Extracted data entries
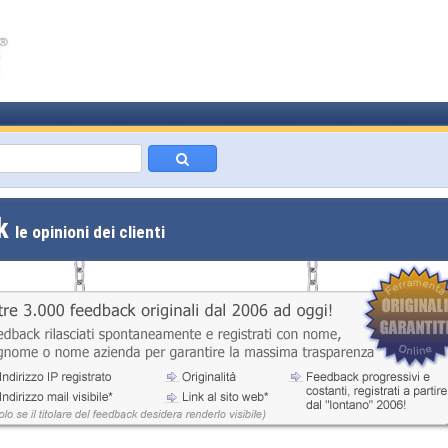
ck
le opinioni dei clienti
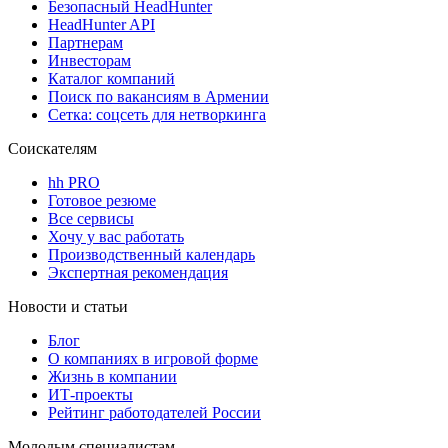
Безопасный HeadHunter
HeadHunter API
Партнерам
Инвесторам
Каталог компаний
Поиск по вакансиям в Армении
Сетка: соцсеть для нетворкинга
Соискателям
hh PRO
Готовое резюме
Все сервисы
Хочу у вас работать
Производственный календарь
Экспертная рекомендация
Новости и статьи
Блог
О компаниях в игровой форме
Жизнь в компании
ИТ-проекты
Рейтинг работодателей России
Молодым специалистам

WHAT THE TASK REQUIRES
Reproduce every one of the lines above verbatim, omitting the pictures from your answer.

RESPONSE
ck
le opinioni dei clienti
Безопасный HeadHunter
HeadHunter API
Партнерам
Инвесторам
Каталог компаний
Поиск по вакансиям в Армении
Сетка: соцсеть для нетворкинга
Соискателям
hh PRO
Готовое резюме
Все сервисы
Хочу у вас работать
Производственный календарь
Экспертная рекомендация
Новости и статьи
Блог
О компаниях в игровой форме
Жизнь в компании
ИТ-проекты
Рейтинг работодателей России
Молодым специалистам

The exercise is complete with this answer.